Thursday, June 18, 2015

Supreme Court Holds Specialty License Plates Are "Government Speech"

Today in Walker v. Texas Division. Sons of Confederate Veterans, Inc.(Sup. Ct., June 18, 2015), the U.S. Supreme Court in a 5-4 decision upheld a decision by the Texas Department of Motor Vehicles Board to reject an application by Sons of Confederate Veterans for the issuance of a specialty license plate design featuring a Confederate battle flag. The majority in an opinion by Justice Breyer (joined by Justices Thomas, Ginsburg, Sotomayor and Kagan) held the specialty plates are government speech, and that "when government speaks, it is not barred by the Free Speech Clause from determining the content of what it says."  The majority, relying largely on its 2009 Summum decision, said the history of license plates show that they have largely communicated state messages and their design is controlled by and closely identified in the public mind with the state. The majority added:
Constitutional and statutory provisions outside of the Free Speech Clause may limit government speech.... And the Free Speech Clause itself may constrain the government’s speech if, for example, the government seeks to compel private persons to convey the government’s speech. But, as a general matter, when the government speaks it is entitled to promote a program, to espouse a policy, or to take a position. In doing so, it represents its citizens and it carries out its duties on their behalf. 

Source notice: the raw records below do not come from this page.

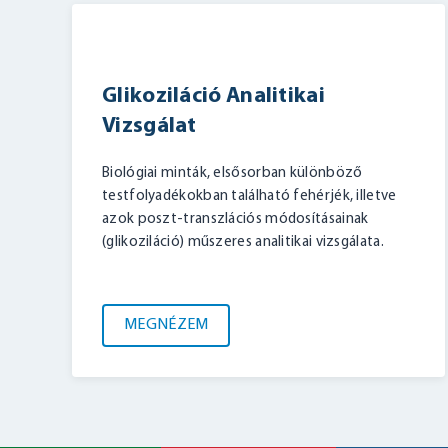
Glikoziláció Analitikai
Vizsgálat
Biológiai minták, elsősorban különböző
testfolyadékokban található fehérjék, illetve
azok poszt-transzlációs módosításainak
(glikoziláció) műszeres analitikai vizsgálata.
MEGNÉZEM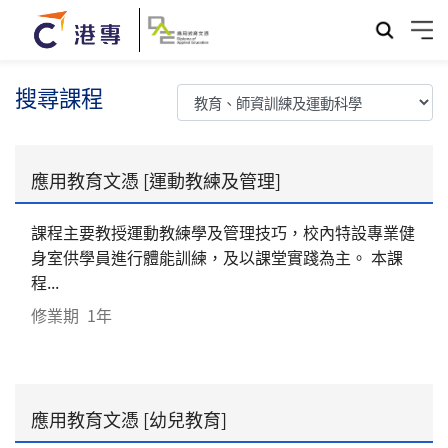
搜尋課程
應用教育文憑 [運動教練及管理]
課程主要教授運動教練學及管理技巧，校內特設專業健
身室供學員進行體能訓練，及以課堂實踐為主。 本課
程...
修業期
1年
應用教育文憑 [幼兒教育]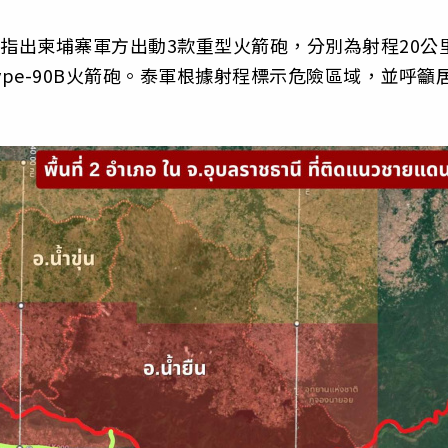
，指出柬埔寨軍方出動3款重型火箭砲，分別為射程20公
與Type-90B火箭砲。泰軍根據射程標示危險區域，並呼籲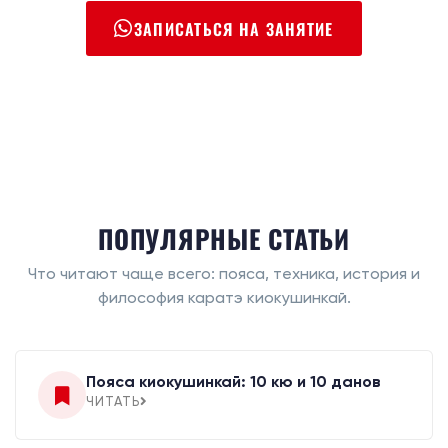
ЗАПИСАТЬСЯ НА ЗАНЯТИЕ
ПОПУЛЯРНЫЕ СТАТЬИ
Что читают чаще всего: пояса, техника, история и
философия каратэ киокушинкай.
Пояса киокушинкай: 10 кю и 10 данов
ЧИТАТЬ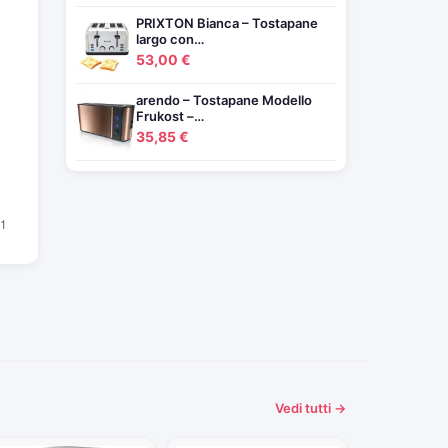
PRIXTON Bianca – Tostapane
largo con…
53,00 €
arendo – Tostapane Modello
Frukost –…
35,85 €
Vedi tutti →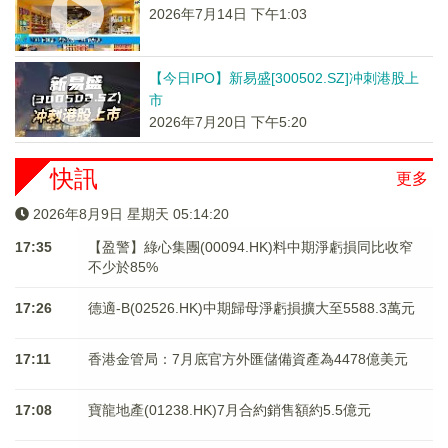
2026年7月14日 下午1:03
【今日IPO】新易盛[300502.SZ]冲刺港股上
市
2026年7月20日 下午5:20
快訊
更多
2026年8月9日 星期天 05:14:21
17:35
【盈警】綠心集團(00094.HK)料中期淨虧損同比收窄
不少於85%
17:26
德適-B(02526.HK)中期歸母淨虧損擴大至5588.3萬元
17:11
香港金管局：7月底官方外匯儲備資產為4478億美元
17:08
寶龍地產(01238.HK)7月合約銷售額約5.5億元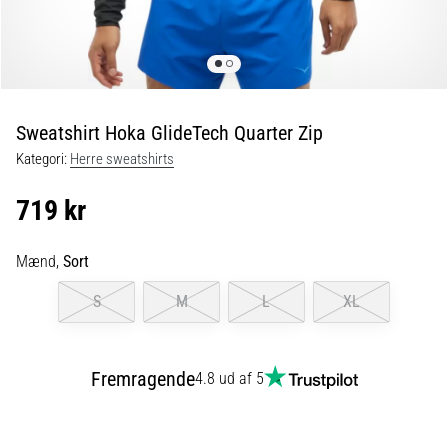
6 min. Læsning
Plantar
fasciitis:
Symptomer,
årsager
Sweatshirt Hoka GlideTech Quarter Zip
og
Kategori:
Herre sweatshirts
behandling
Oplever
719 kr
du
skarpe
hælsmerter
Mænd,
Sort
under
S
M
L
XL
eller
efter
dit
løb?
Fremragende
4.8 ud af 5
En
af
de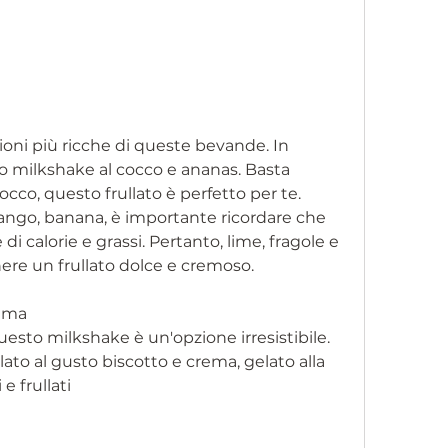
o milkshake al cocco e ananas. Basta 
cco, questo frullato è perfetto per te. 
ngo, banana, è importante ricordare che 
 calorie e grassi. Pertanto, lime, fragole e 
ere un frullato dolce e cremoso.
rema
uesto milkshake è un'opzione irresistibile. 
to al gusto biscotto e crema, gelato alla 
e frullati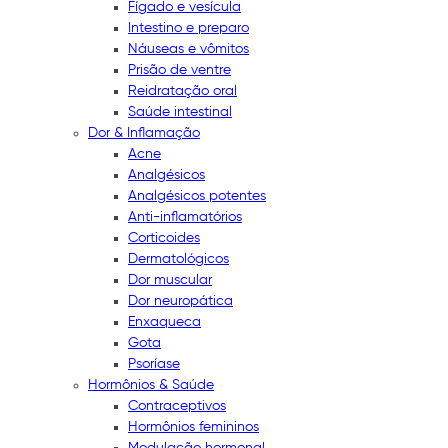
Fígado e vesícula
Intestino e preparo
Náuseas e vômitos
Prisão de ventre
Reidratação oral
Saúde intestinal
Dor & Inflamação
Acne
Analgésicos
Analgésicos potentes
Anti-inflamatórios
Corticoides
Dermatológicos
Dor muscular
Dor neuropática
Enxaqueca
Gota
Psoríase
Hormônios & Saúde
Contraceptivos
Hormônios femininos
Modulação hormonal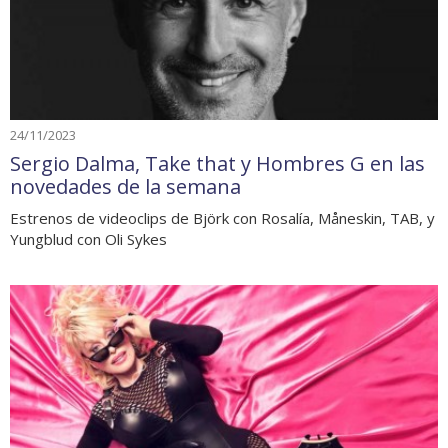
24/11/2023
Sergio Dalma, Take that y Hombres G en las
novedades de la semana
Estrenos de videoclips de Björk con Rosalía, Måneskin, TAB, y
Yungblud con Oli Sykes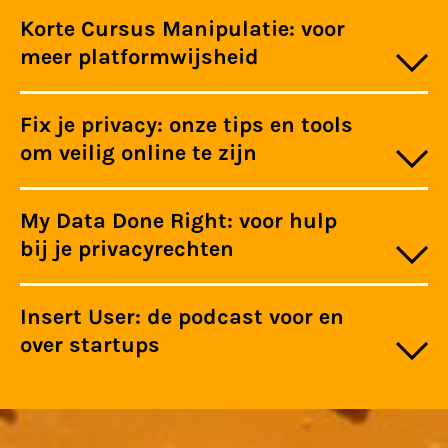
Korte Cursus Manipulatie: voor
meer platformwijsheid
Fix je privacy: onze tips en tools
om veilig online te zijn
My Data Done Right: voor hulp
bij je privacyrechten
Insert User: de podcast voor en
over startups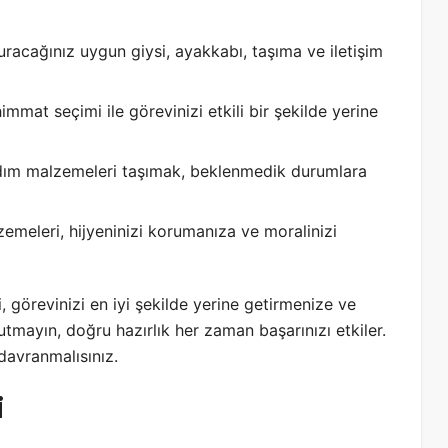
racağınız uygun giysi, ayakkabı, taşıma ve iletişim
immat seçimi ile görevinizi etkili bir şekilde yerine
yardım malzemeleri taşımak, beklenmedik durumlara
zemeleri, hijyeninizi korumanıza ve moralinizi
 görevinizi en iyi şekilde yerine getirmenize ve
tmayın, doğru hazırlık her zaman başarınızı etkiler.
davranmalısınız.
i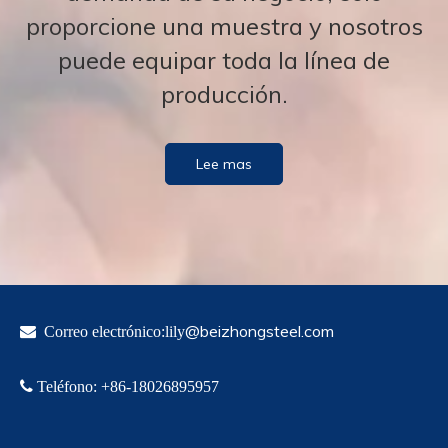
proporcione una muestra y nosotros
puede equipar toda la línea de
producción.
Lee mas
@beizhongsteel.com

Correo electrónico:lily

Teléfono
:
+86-18
026895957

Justice Alito's dissenting opinion (joined by Chief Justice Roberts and Justices Scalia and Kennedy) argued that the 350 varieties of specialty plates issued by the state of Texas are not seen as expressions of state policy:
If a car with a plate that says “Rather Be Golfing” passed by at 8:30 am on a Monday morning, would you think: “This is the official policy of the State—better to golf than to work?”